> [Required action] Each entry that follows is to be retyped exactly. Pictures do not belong in the copy.

Page images and extracted text:
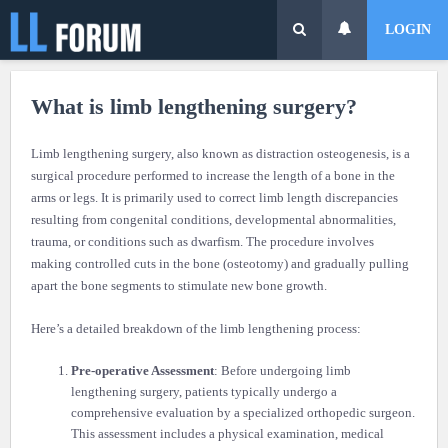
LOGIN
What is limb lengthening surgery?
Limb lengthening surgery, also known as distraction osteogenesis, is a
surgical procedure performed to increase the length of a bone in the
arms or legs. It is primarily used to correct limb length discrepancies
resulting from congenital conditions, developmental abnormalities,
trauma, or conditions such as dwarfism. The procedure involves
making controlled cuts in the bone (osteotomy) and gradually pulling
apart the bone segments to stimulate new bone growth.
Here’s a detailed breakdown of the limb lengthening process:
Pre-operative Assessment
: Before undergoing limb
lengthening surgery, patients typically undergo a
comprehensive evaluation by a specialized orthopedic surgeon.
This assessment includes a physical examination, medical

> [Answer box]
LOGIN
What is limb lengthening surgery?
Limb lengthening surgery, also known as distraction osteogenesis, is a
surgical procedure performed to increase the length of a bone in the
arms or legs. It is primarily used to correct limb length discrepancies
resulting from congenital conditions, developmental abnormalities,
trauma, or conditions such as dwarfism. The procedure involves
making controlled cuts in the bone (osteotomy) and gradually pulling
apart the bone segments to stimulate new bone growth.
Here’s a detailed breakdown of the limb lengthening process:
Pre-operative Assessment
: Before undergoing limb
lengthening surgery, patients typically undergo a
comprehensive evaluation by a specialized orthopedic surgeon.
This assessment includes a physical examination, medical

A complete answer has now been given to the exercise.